Anlaşmanın maddelerini tekrardan okumanın,karar vermeme yardımcı olacağını düşünmüştüm.Bunun ne
kadar salakça olduğunun sonradan farkına varmıştım.Bir yanım şimdiki
durumundan ne kadar kötü olabilir derken diğer yanım,görev derken ne kastettiklerini düşünüyordu.

Bacak bacak üzerine atmış,derin bir nefes veren kadının sıkıldığı belliydi.
Daha kimseyi tanımamama rağmen, onun hakkındaki ilk izlenimlerin iyi değildi.

"Daha ne kadar bekleyeceğiz?"

Gruba katılma şansı veren Ethan sert bir sesle"Doğru bir karar vermesi için düşünmesi gerek Amanda,şimdi kapa çeneni." dediğinde gözlerinden geçen sinir,eğer anlaşmayı imzalarsam bana yapacaklarını şimdiden düşünüyor gibiydi.

Tamamiyle özgür olma şansım yoktu.
Verdikleriyle yetinmek zorundaydım.
Sırf temiz havayı içime çekmek için bile bu anlaşmayı imzalayabilirdim ama önce merak ettiğim soruyu soracaktım.

"Görev derken ne demek istiyosunuz?

"İlk başta küçük şeyler oyunculuğunu sınayacağız,gerekirse takip edeceksin.
1 yıl süre dolunca ilk gerçek görevin verilecek .Artık grubun bir parçası haline geleceksin."

Şimdi

Tıkanıp kalmıştım.Ne ileri gidebiliyor,
ne de geçmişimden kaçabiliyordum.
Ne yapacağımı bilmemenin yanında, başarabilir miyim endişesi de vardı.
"Bu zaman hiç mi gelmeyecekti?"diye hatırlattım kendime.Ethan belimden kavramasa,titreyen bacaklarım daha fazla taşımıyabilirdi."Hadi. dedi ilk defa yumuşak davranıp.
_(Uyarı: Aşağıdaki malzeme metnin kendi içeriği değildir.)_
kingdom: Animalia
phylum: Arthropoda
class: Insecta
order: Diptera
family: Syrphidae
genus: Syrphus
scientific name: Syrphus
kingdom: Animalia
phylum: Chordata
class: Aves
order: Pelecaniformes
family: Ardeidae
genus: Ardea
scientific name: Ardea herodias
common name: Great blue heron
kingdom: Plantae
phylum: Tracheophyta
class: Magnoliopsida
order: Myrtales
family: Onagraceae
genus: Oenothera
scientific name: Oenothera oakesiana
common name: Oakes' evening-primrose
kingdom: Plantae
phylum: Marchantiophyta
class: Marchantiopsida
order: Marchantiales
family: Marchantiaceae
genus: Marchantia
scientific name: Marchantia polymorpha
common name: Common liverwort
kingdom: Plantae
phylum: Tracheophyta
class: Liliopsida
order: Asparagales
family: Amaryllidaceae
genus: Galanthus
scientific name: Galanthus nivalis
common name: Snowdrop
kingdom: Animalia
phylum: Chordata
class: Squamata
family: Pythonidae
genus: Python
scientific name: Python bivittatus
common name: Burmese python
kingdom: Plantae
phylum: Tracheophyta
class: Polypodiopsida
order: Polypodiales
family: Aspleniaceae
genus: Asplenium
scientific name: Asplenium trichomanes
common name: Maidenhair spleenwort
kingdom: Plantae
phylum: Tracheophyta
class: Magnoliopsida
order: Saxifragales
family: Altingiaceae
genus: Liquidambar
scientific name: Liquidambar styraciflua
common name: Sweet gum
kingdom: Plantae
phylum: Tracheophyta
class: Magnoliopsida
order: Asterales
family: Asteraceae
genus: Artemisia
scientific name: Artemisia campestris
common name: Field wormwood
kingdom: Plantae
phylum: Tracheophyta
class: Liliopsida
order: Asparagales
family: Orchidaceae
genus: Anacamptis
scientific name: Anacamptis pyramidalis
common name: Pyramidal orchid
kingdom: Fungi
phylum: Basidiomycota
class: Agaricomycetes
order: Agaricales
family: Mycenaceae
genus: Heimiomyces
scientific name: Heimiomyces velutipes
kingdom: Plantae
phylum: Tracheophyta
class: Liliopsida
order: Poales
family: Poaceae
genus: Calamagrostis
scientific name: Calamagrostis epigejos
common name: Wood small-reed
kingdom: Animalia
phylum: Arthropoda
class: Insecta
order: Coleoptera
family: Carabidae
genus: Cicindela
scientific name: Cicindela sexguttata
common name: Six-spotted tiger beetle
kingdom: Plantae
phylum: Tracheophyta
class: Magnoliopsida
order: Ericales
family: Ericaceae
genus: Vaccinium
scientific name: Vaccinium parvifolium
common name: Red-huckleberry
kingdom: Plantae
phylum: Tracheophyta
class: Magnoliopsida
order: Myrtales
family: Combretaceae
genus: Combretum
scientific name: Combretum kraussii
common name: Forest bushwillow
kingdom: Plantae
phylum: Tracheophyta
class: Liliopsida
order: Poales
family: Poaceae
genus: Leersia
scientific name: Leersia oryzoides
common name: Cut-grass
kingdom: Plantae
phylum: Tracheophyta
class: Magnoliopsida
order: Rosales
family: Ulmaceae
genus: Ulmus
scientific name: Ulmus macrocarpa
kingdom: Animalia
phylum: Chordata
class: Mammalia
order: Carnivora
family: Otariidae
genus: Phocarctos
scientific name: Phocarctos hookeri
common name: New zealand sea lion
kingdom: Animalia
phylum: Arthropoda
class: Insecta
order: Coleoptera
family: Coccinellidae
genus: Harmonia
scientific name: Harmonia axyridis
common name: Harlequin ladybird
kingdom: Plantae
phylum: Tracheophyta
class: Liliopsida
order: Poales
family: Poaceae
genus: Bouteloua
Amanda diğerlerinden bir adım öne çıkıp bana elini uzattı.Bir ona,bir de bana uzattığı eline baktım.Ethan'ın dürtüklemesiyle kendime gelmiştim. Elini sıkarken sahte gülümsemesiyle
"Grubun parçası olmaya hoşgeldin'" dedi.Zoraki gülümsedim.Konuşmak istedim ama sanki ağzım mıhlanmış, açılmıyordu.

"Anlaşmada değişiklik olacak mı?"

"Hayır."

Bu sefer cevap Ethandan geldi.Elime bir dosya tutuşturdu."Bu ilk görevin." Resimde gördüğün çocuğu kendine aşık edeceksin."